O adulto saudável, em contraste, costuma passar anos sem contato regular com serviços de saúde. Éverton da Costa Sagiorato elucida que, sem consultas periódicas, não há quem confira a caderneta. O esquema vacinal, que na infância era monitorado a cada retorno ao pediatra, vira responsabilidade individual, e responsabilidade sem lembrete tende ao esquecimento.
Memória imunológica não é permanente
Do ponto de vista biológico, a crença ignora um fenômeno bem documentado: a queda progressiva dos títulos de anticorpos ao longo do tempo. Algumas vacinas induzem proteção duradoura, mas outras dependem de reforços periódicos para manter a resposta imune em nível protetor. É o caso clássico da dupla adulto, que protege contra tétano e difteria e exige reforço a cada dez anos.

Há ainda o componente do envelhecimento. O sistema imunológico perde eficiência com a idade, processo conhecido como imunossenescência, o que reduz tanto a resposta a infecções quanto a intensidade da resposta vacinal.
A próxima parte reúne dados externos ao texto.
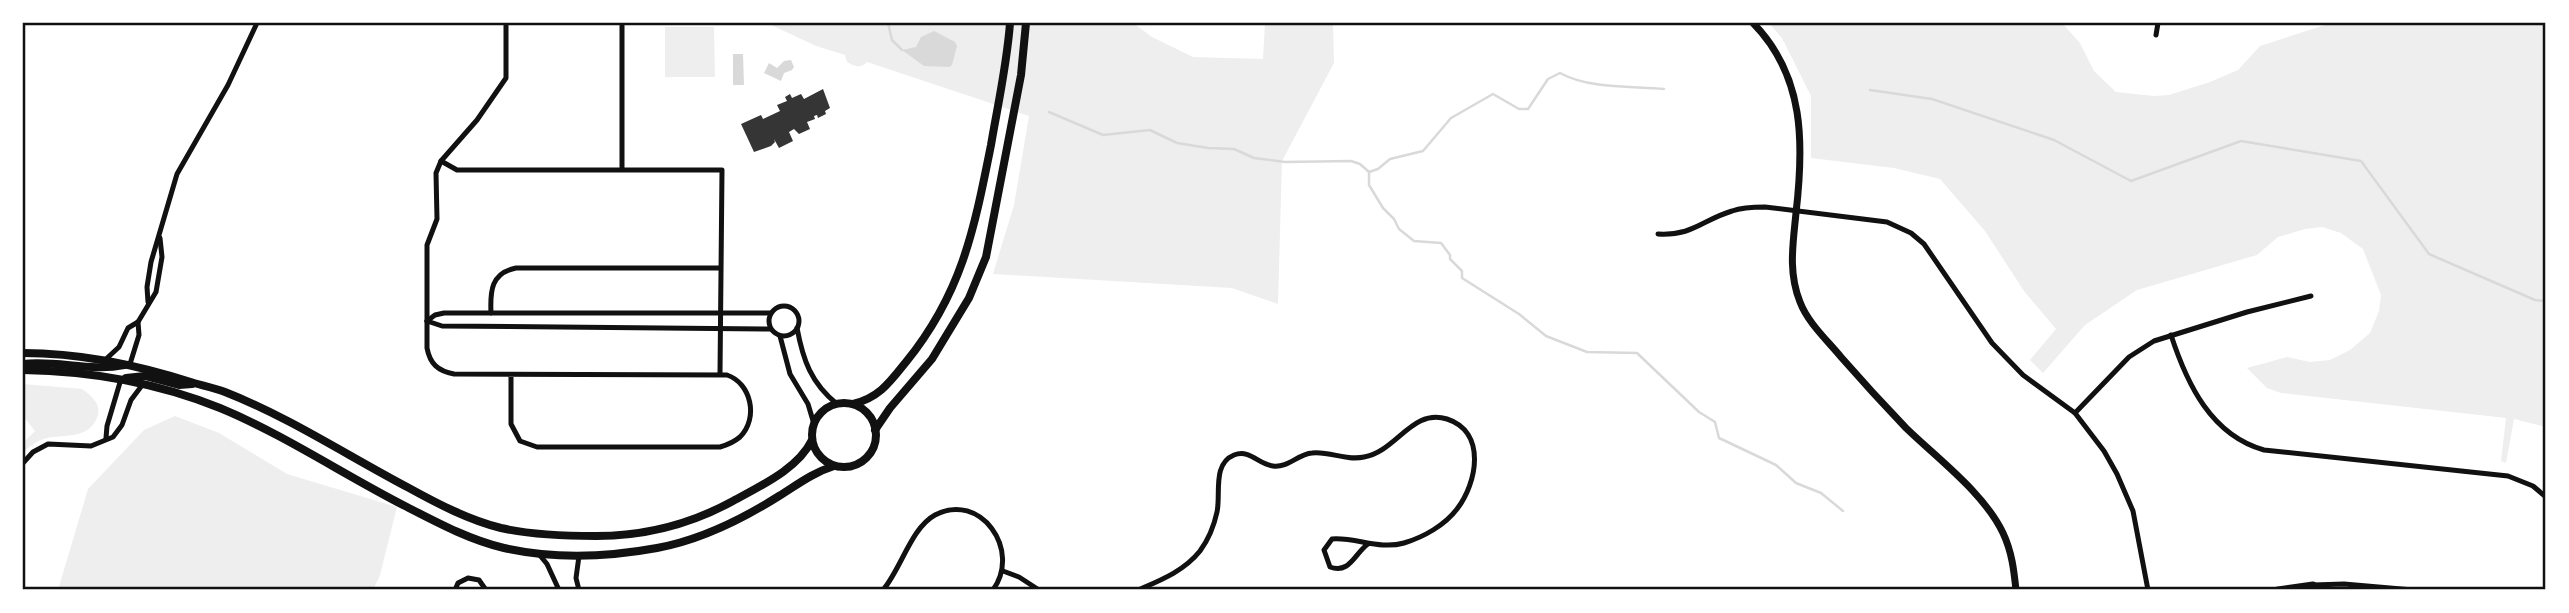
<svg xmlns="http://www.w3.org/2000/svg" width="2569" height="613" viewBox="0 0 2569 613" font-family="'Exo 2',sans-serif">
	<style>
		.green { fill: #eee }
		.water { fill: #d9d9d9 }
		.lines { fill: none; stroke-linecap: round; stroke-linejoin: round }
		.stream { stroke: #d9d9d9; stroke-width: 2.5 }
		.building { fill: #353535 }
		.minor { stroke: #111; stroke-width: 5 }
		.tertiary { stroke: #111; stroke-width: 7 }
		.secondary { stroke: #111; stroke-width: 8 }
		.neatline { fill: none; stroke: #111; stroke-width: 2.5 }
	</style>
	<rect width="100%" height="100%" fill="#fff"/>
	<!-- green -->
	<g class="green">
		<path d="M767,23H1133L1152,37L1193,57L1263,59L1265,23H1333L1334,63L1282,161L1278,304L1232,288L993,274L1014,205L1029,116L867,62C861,69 853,66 847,62L845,55L816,46Z"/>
		<path d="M1769,23H2062L2080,43L2094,71L2116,92L2154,96L2169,95L2210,82L2238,70L2260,46L2331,23H2546V427L2514,419L2506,463L2501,461L2506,418L2281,393L2267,388L2247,368L2287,357L2310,362L2330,360L2350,350L2370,333L2379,311L2381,295L2363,249L2341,233L2322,227L2305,229L2278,237L2257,255L2137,290L2085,325L2043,373L2030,360L2056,329L2024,291L1985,231L1940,179L1894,168L1811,158V96L1782,38Z"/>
		<path d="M665,27H714L715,77H665Z"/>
		<path d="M23,384L82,389C91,395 101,404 98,415C89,443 60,432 41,440C34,443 28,447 23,453V443L35,431L23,416Z"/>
		<path d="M175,416L219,433L287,474L397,507L380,575L373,590H58L88,489L144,430Z"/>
	</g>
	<!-- water -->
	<g class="water">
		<path d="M934,31L955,42L957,46L952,65L949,67L924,66L902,50L916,47L921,37Z"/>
		<path d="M733,54H743L744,85H733Z"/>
		<path d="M791,60L794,67L792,70L784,73L781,81L764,73L769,63L777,68L784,61Z"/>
	</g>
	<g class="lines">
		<!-- stream -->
		<g class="stream">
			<path d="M888,23L892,40L902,50"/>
			<path d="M1870,90L1932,99L2054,140L2131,181L2241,141L2361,161L2429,254L2535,300L2546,301"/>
			<path d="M1049,112L1103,135L1150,130L1177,143L1208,148L1234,149L1254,158L1285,162L1351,161L1360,164L1369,172L1378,169L1390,159L1423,151L1451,118L1493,94L1519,109H1528L1548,79L1560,73C1589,89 1631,86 1664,89"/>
			<path d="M1369,172V185L1383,208L1394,219L1399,229L1414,241L1441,243L1450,255V259L1462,271V278L1519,314L1546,336L1587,352L1637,353L1699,412L1715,422L1719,438L1776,465L1796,483L1821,493L1843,511"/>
		</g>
	</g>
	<!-- building -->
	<path class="building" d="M823,89L830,108L825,111L826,114L818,118L817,115L814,116L815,119L807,122L810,129L799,134L794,129L789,132L793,141L779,148L774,139L775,142L771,146L754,152L741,124L761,115L763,119L780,111L777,105L787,101L785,97L790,94L792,98L801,94L804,99Z"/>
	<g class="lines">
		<!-- minor -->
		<g class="minor">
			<path d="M506,23V78L477,120L441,161L436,173L437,219L427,245V348C430,364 438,371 454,374L727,375C751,383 759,418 740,437C734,442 727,445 720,447H537L520,441L511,424V375"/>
			<path d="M2156,35L2158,23"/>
			<path d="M441,161L457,170H722L720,374"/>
			<path d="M622,169V23"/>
			<path d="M1658,234C1693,236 1702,220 1732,211C1743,207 1754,207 1765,207L1887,222L1911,233L1924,244L1992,343L2023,375L2075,413L2104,451L2117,474L2133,511L2148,590"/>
			<path d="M148,302L147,287L151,262L177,174L228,85L257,23"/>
			<circle cx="784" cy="321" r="15"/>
			<path d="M491,313C490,291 491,273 516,268H720"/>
			<path d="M427,321L435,315L444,313H771"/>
			<path d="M427,321L442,326L771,329"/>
			<path d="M797,328C803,360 811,383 837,404"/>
			<path d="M2171,335C2187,384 2211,435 2264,450L2508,476L2533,486L2546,497"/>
			<path d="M780,336L790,374L808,404L814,424"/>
			<path d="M105,360L119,347L128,328L138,322L156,292L162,257L160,238"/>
			<path d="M130,364L139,335L138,322"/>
			<path d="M2075,413L2129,357L2154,341L2247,312L2311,296"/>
			<path d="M106,438L107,426L121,379"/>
			<path d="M23,463L33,452L48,444L91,446L113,437L122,425L131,400L143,384"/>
			<path d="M538,553L547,564L559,590"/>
			<path d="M579,556L576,578L579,590"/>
			<path d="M1003,571L1019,577L1039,590"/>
			<path d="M2313,585L2344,584L2413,590"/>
			<path d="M455,590L458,583L468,578L479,580L486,590"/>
			<path d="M883,590C901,569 911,528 935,515C980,491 1022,550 993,590"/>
			<path d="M1138,590C1161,580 1184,571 1200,551C1208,540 1214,526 1217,512C1221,494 1212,464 1234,455C1250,449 1258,464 1273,466C1288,468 1298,454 1312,453C1330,451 1346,461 1364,457C1397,451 1412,408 1447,419C1487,432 1477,483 1457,509C1445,525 1424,537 1404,543C1379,550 1356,537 1332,539L1324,550L1330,567C1350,574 1354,554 1368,544"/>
		</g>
		<!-- tertiary -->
		<g class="tertiary">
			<path d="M1753,23C1805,76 1804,144 1796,213C1793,244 1788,272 1800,302C1808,323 1827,340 1841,357C1862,381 1884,405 1906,428C1938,459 1984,493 2003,533C2012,552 2014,571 2016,590"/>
			<path d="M2278,590L2313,585L2314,590"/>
		</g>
		<!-- secondary -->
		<g class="secondary">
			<path d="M23,353C82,353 138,365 194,383C205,386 215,388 225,392C289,417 348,456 409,488C438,504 469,520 501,528C532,535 564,536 596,536C645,536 691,524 733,501C760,486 798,469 812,440"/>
			<path d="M23,364C57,360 91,372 124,365"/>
			<path d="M23,370C89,371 158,383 220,408C285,435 344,475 407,507C438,523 470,540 504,548C553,559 608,557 657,548C701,540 741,520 779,496C797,485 812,473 834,466"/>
			<path d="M126,378L145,376L179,385L192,384"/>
			<circle cx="844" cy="435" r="32"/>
			<path d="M853,404C879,398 890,382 906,362C962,293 974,230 991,145C998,104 1007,64 1010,23"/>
			<path d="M875,430L890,408L932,359L969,298L986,257L1021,75L1026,23"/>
		</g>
	</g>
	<!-- border -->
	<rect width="2569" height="613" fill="none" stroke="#ffffff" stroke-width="49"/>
	<rect x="24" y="24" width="2520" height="564" class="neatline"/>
</svg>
Éverton da Costa Sagiorato explica que esse duplo movimento é o núcleo técnico do problema: a proteção antiga enfraquece justamente quando o organismo mais precisaria dela.
Existe, por fim, o fator epidemiológico. Vírus como o influenza sofrem mutações constantes, o que torna a dose anual uma atualização necessária, e não uma repetição burocrática da anterior.
Quem perde quando o reforço é adiado?
O custo do mito não se distribui de maneira uniforme. Idosos, gestantes, portadores de diabetes, cardiopatias ou doenças respiratórias crônicas concentram as complicações graves de infecções que a vacinação atenua ou evita. Para esses grupos, uma dose adiada não é detalhe administrativo: é janela de vulnerabilidade aberta em um organismo com menor margem de defesa.
Há também um efeito coletivo. Adultos não imunizados funcionam como elo de transmissão para quem não pode se vacinar, como recém-nascidos e pessoas imunossuprimidas. A proteção individual, nesse sentido, é sempre também proteção de terceiros.
Éverton da Costa Sagiorato considera que um adulto que organiza check-ups, exames de sangue e consultas preventivas frequentemente esquece que a caderneta de vacinação pertence ao mesmo conjunto de cuidados, com custo menor e evidência de benefício amplamente consolidada.
Um documento que deveria envelhecer junto com o dono
Éverton da Costa Sagiorato resume que a caderneta de vacinação talvez seja o único documento de saúde pensado para acompanhar uma vida inteira, e é justamente o que a maioria abandona na adolescência. Recuperá-la não exige projeto ambicioso: basta uma visita à unidade de saúde com o registro que existir, ainda que incompleto.
O gesto é pequeno. O significado, nem tanto: atualizar as próprias vacinas é reconhecer que prevenção não tem idade de validade, e que a proteção construída na infância merece a mesma manutenção que qualquer outro patrimônio que se pretende conservar por décadas.